- Born: 1910 Brooklyn, New York
- Died: January, 1993 (age 83)
- Education: St. John's University
- Occupations: Pharmaceutical executive Philanthropist
- Known for: Warner-Lambert, The Lasdon Foundation
- Spouse: Gene Schwarzer
- Children: 3
- Family: Lasdon

= Stanley S. Lasdon =

American pharmaceutical executive and philanthropist

Stanley S. Lasdon (1910 – January, 1993) was an American pharmaceutical executive and philanthropist. Along with his brothers, he was a director the Warner-Lambert Company and a founder of the Lasdon Foundation, for which he later served as president.
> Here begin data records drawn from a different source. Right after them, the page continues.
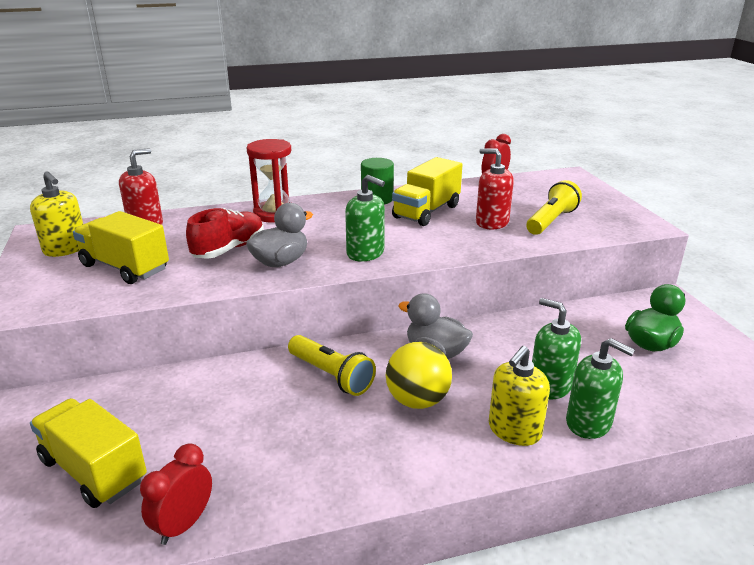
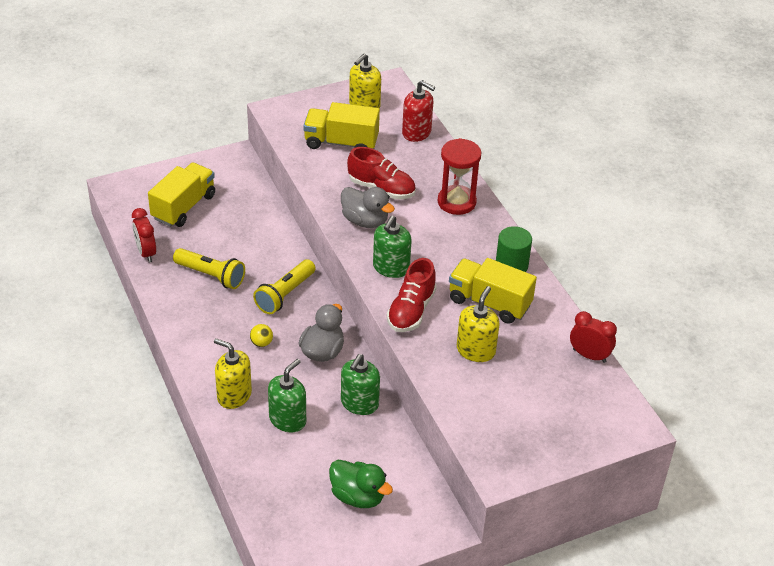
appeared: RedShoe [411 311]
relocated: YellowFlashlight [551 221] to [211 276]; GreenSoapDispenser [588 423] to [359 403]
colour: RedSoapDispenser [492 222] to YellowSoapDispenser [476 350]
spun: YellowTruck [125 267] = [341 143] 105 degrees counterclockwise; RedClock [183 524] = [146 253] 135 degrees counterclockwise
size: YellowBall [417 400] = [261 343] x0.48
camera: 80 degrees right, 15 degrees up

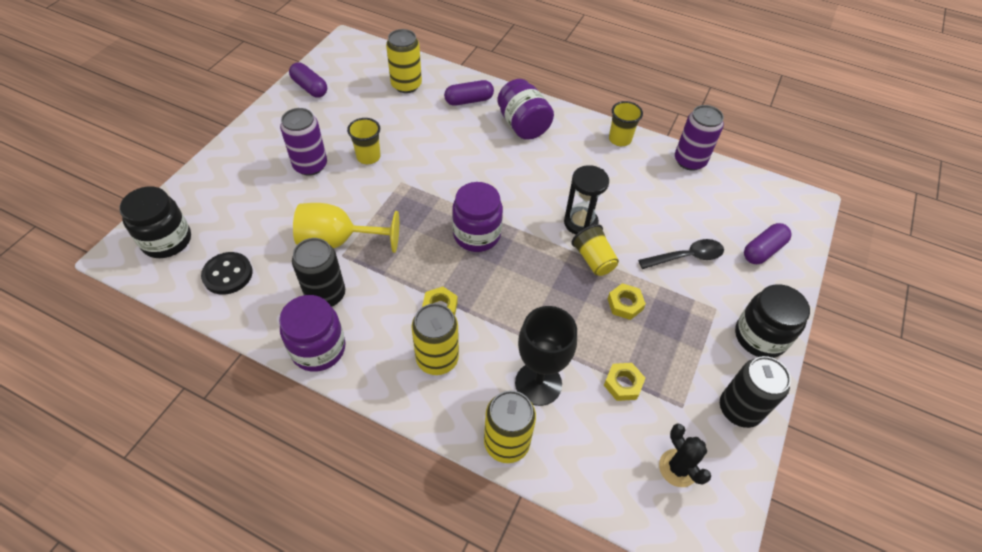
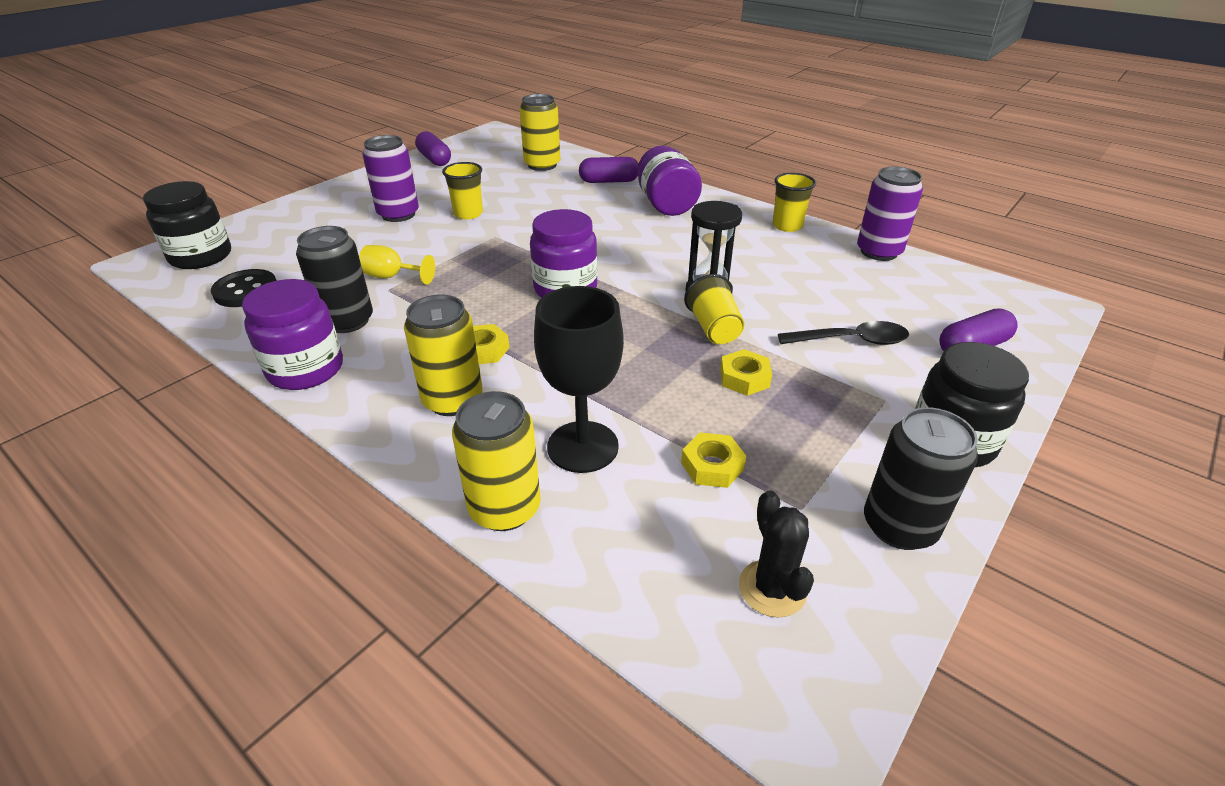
size: YellowGoblet [339 241] = [392 277] x0.55
camera: 15 degrees right, 15 degrees down

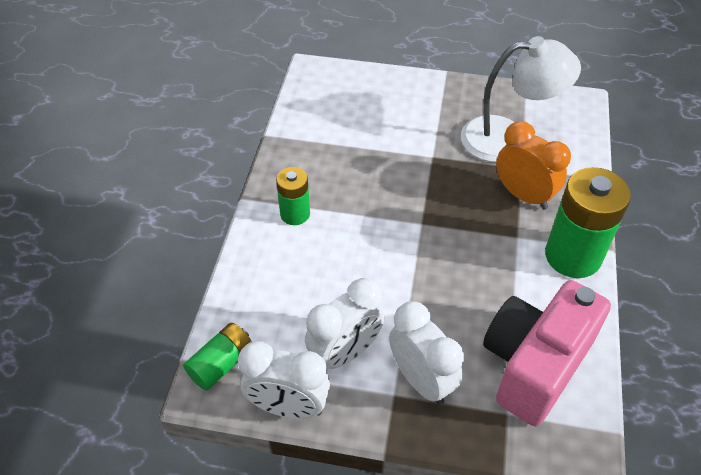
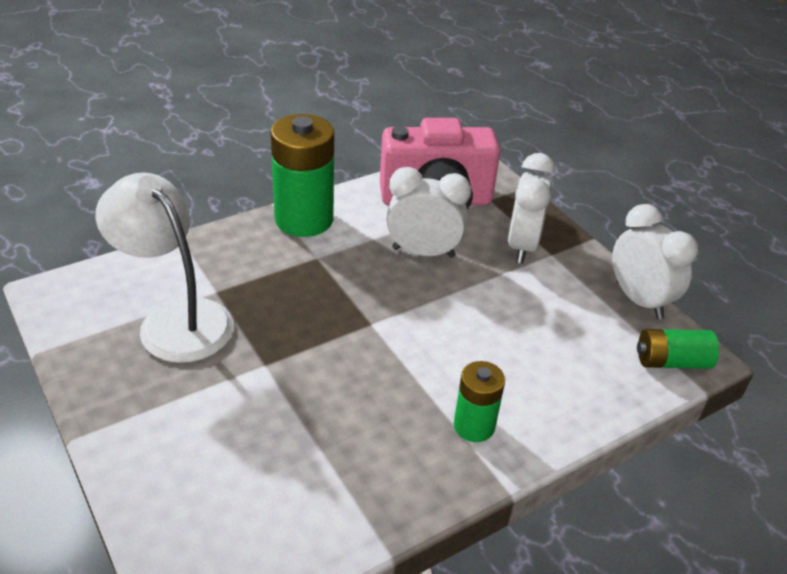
missing: OrangeClock [523 195]
relocated: WhiteClock [345 353] to [423 252]
camera: 135 degrees left, 10 degrees down

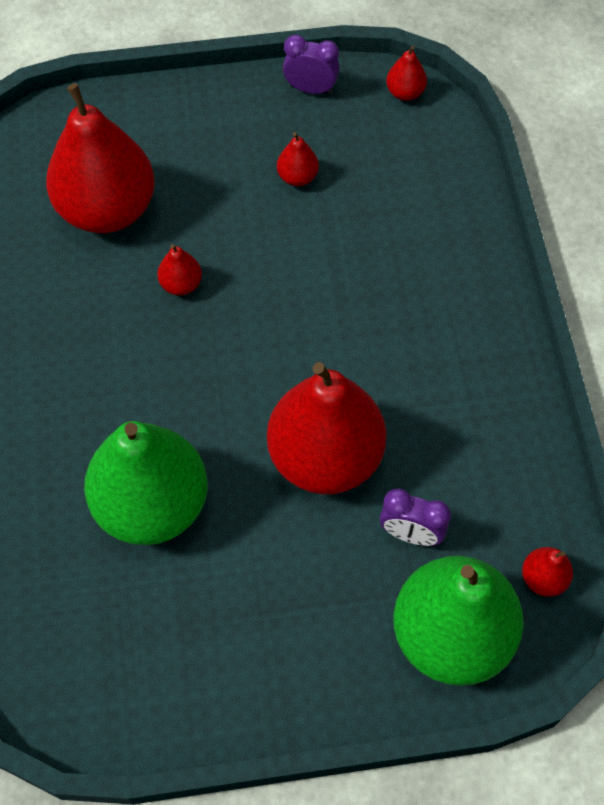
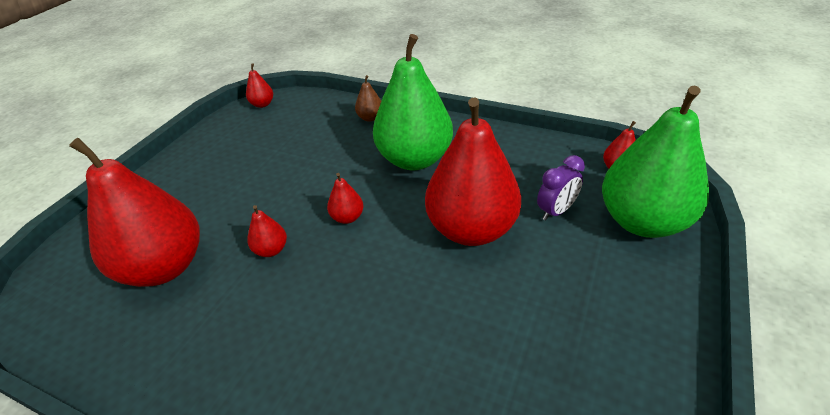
missing: PurpleClock [311 89]
appeared: BrownPear [370 118]
relocated: RedPear [297 177] to [347 217]; GreenPear [152 505] to [414 159]
camera: 55 degrees left, 20 degrees down

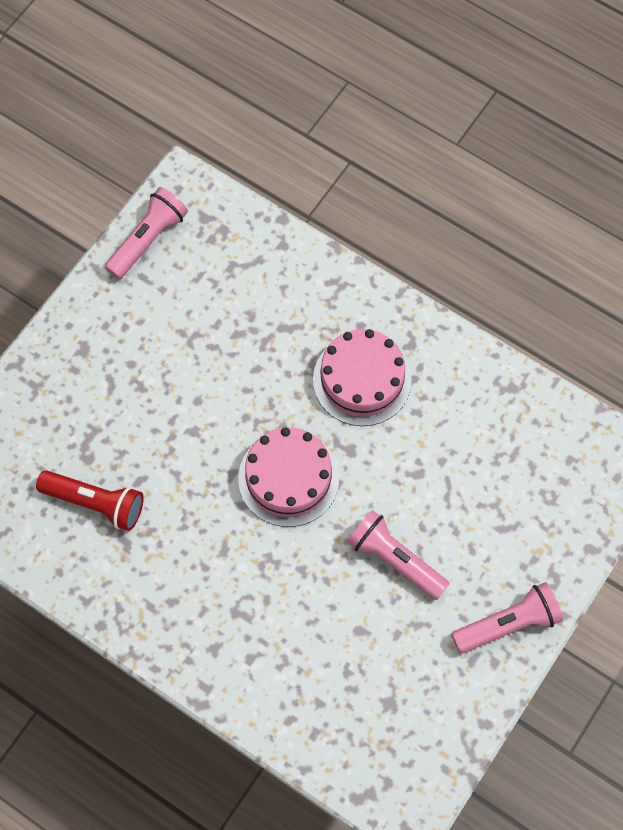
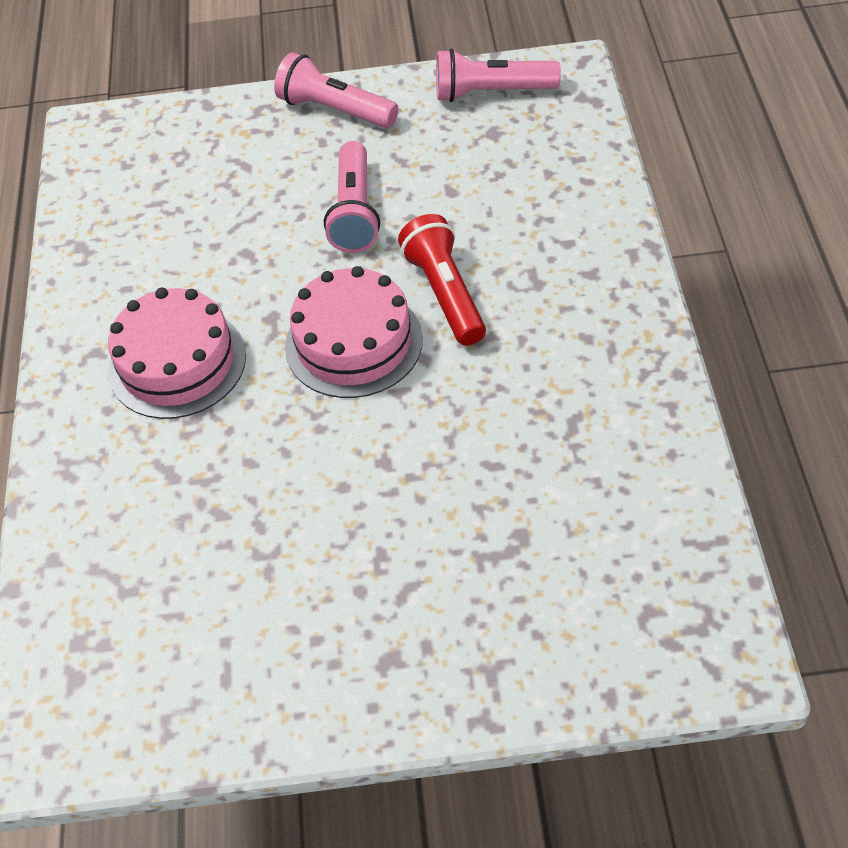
relocated: PinkFlashlight [148 240] to [491 92]; RedFlashlight [95 503] to [445 293]
camera: 125 degrees left, 15 degrees down

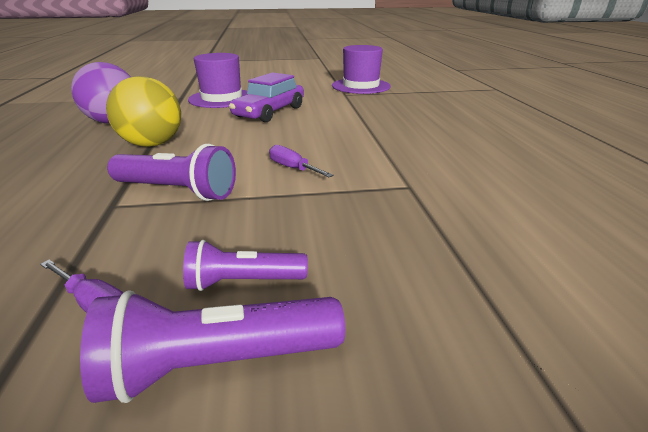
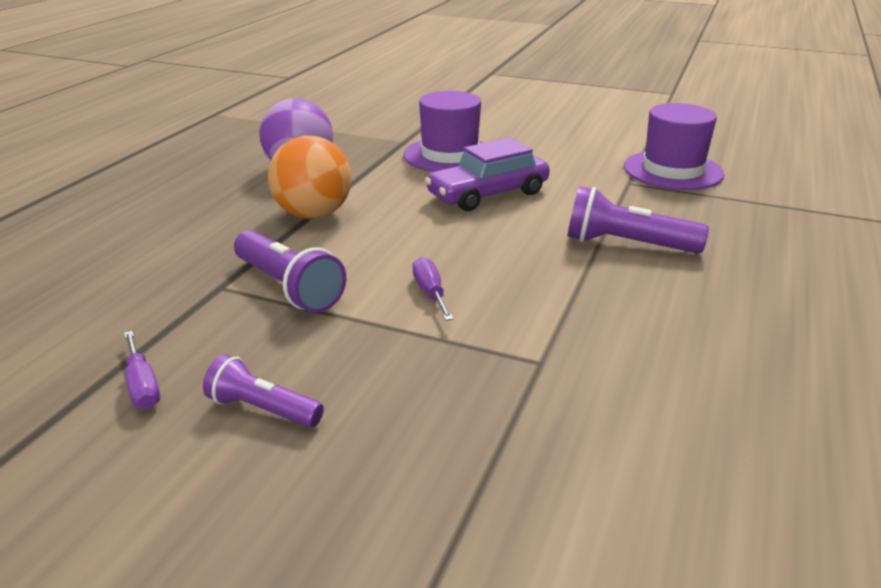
relocated: PurpleFlashlight [218 364] to [626 245]
colour: YellowBall [152 144] to OrangeBall [313 214]
camera: 30 degrees right, 0 degrees up

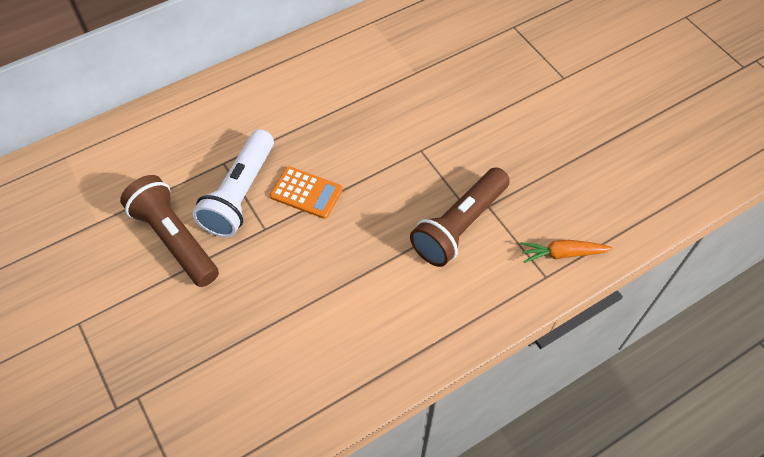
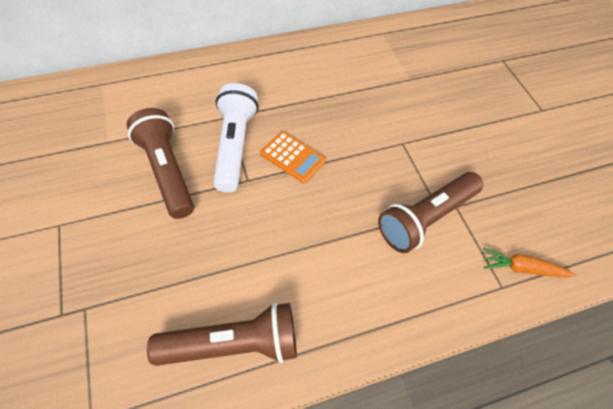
appeared: BrownFlashlight [233 344]
spun: WhiteFlashlight [240 194] = [235 145] 150 degrees clockwise
camera: 10 degrees right, 0 degrees up

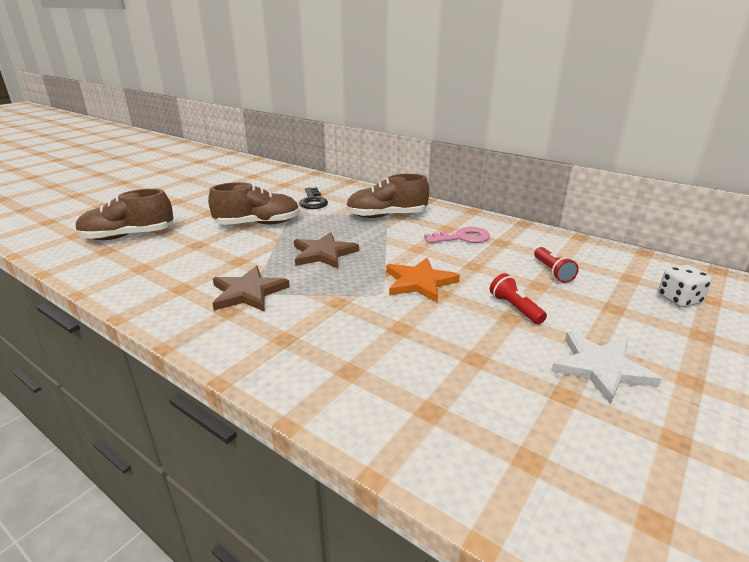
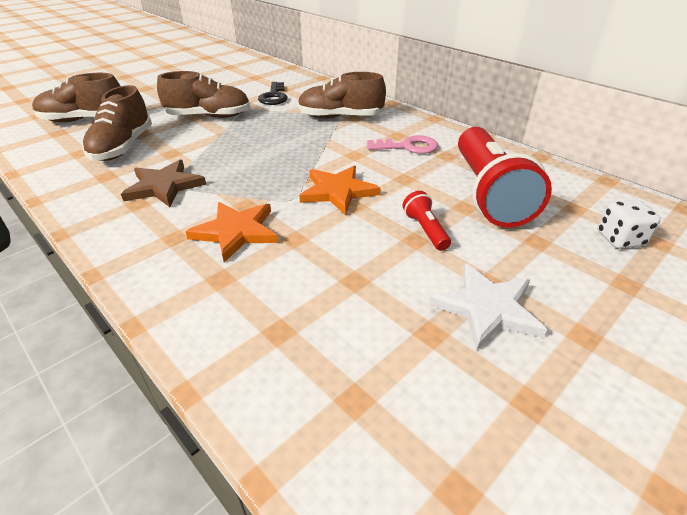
missing: BrownStar [323 253]
appeared: BrownShoe [123 147]; OrangeStar [236 232]
size: RedFlashlight [552 272] = [488 193] x2.38
camera: 10 degrees right, 10 degrees up

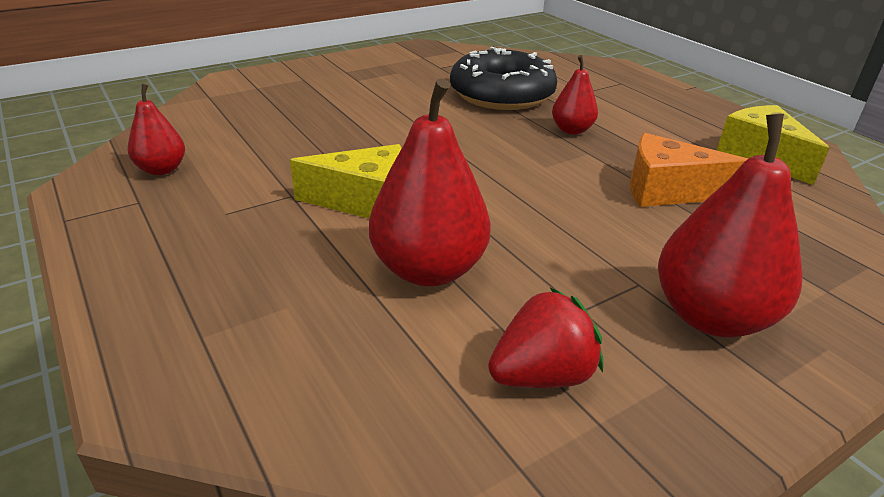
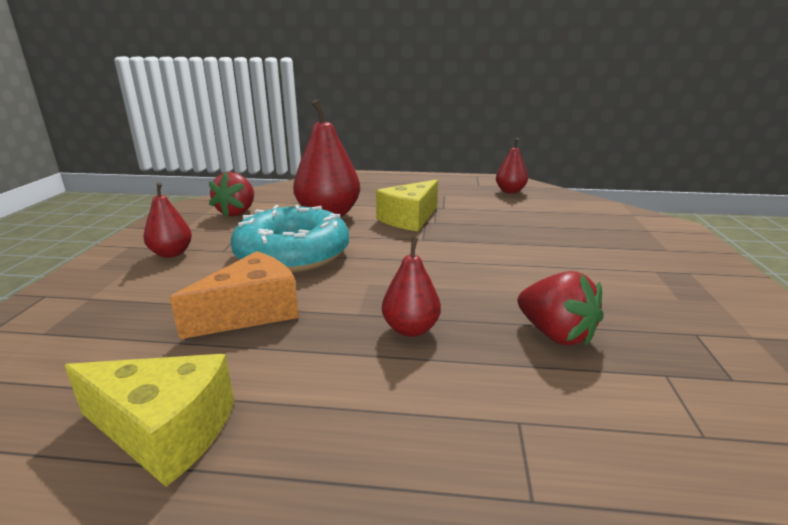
appeared: TurquoiseDonut [292 253]
exchanged: BlackDonut [501 94] to RedStrawberry [555 334]
size: RedPear [711 316] = [171 253] x0.55
camera: 130 degrees right, 10 degrees down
==Early life and education==
Stanley S. Lasdon was born to a Jewish family in Brooklyn, New York in 1910. He was one of seven children including brothers Jacob S. Lasdon, William S. Lasdon, Philip S. Lasdon, Milton Lasdon, and sisters Mrs. Francis Milch and Mrs. Miriam Gerrity. Lasdon earned a law degree at St. John's University in 1936.

==Career==
Following his law school graduation, Lasdon joined his brothers in starting the Nepera Chemical Company, a maker of prescription drugs. Nepera was acquired by Warner-Lambert in 1956, which was itself later acquired by Pfizer. Lasdon remained a vice president of Warner-Lambert for two years and served as a member of the board of directors until 1972.

At his death, he was president of the Lasdon Foundation, a family philanthropy established in 1946 to support medical research and cultural institutions. Longtime beneficiaries of its grants have been the New York Hospital-Cornell Medical Center and the Lincoln Center for the Performing Arts.

==Personal life==
Lasdon was married to the former Gene Schwarzer for 50 years. They had a daughter Susan Abrams and a two sons, Richard H. Lasdon and Jeffrey S. Lasdon. His niece was art collector and philanthropist Nanette L. Laitman. The family's country estate is now the Lasdon Park and Arboretum.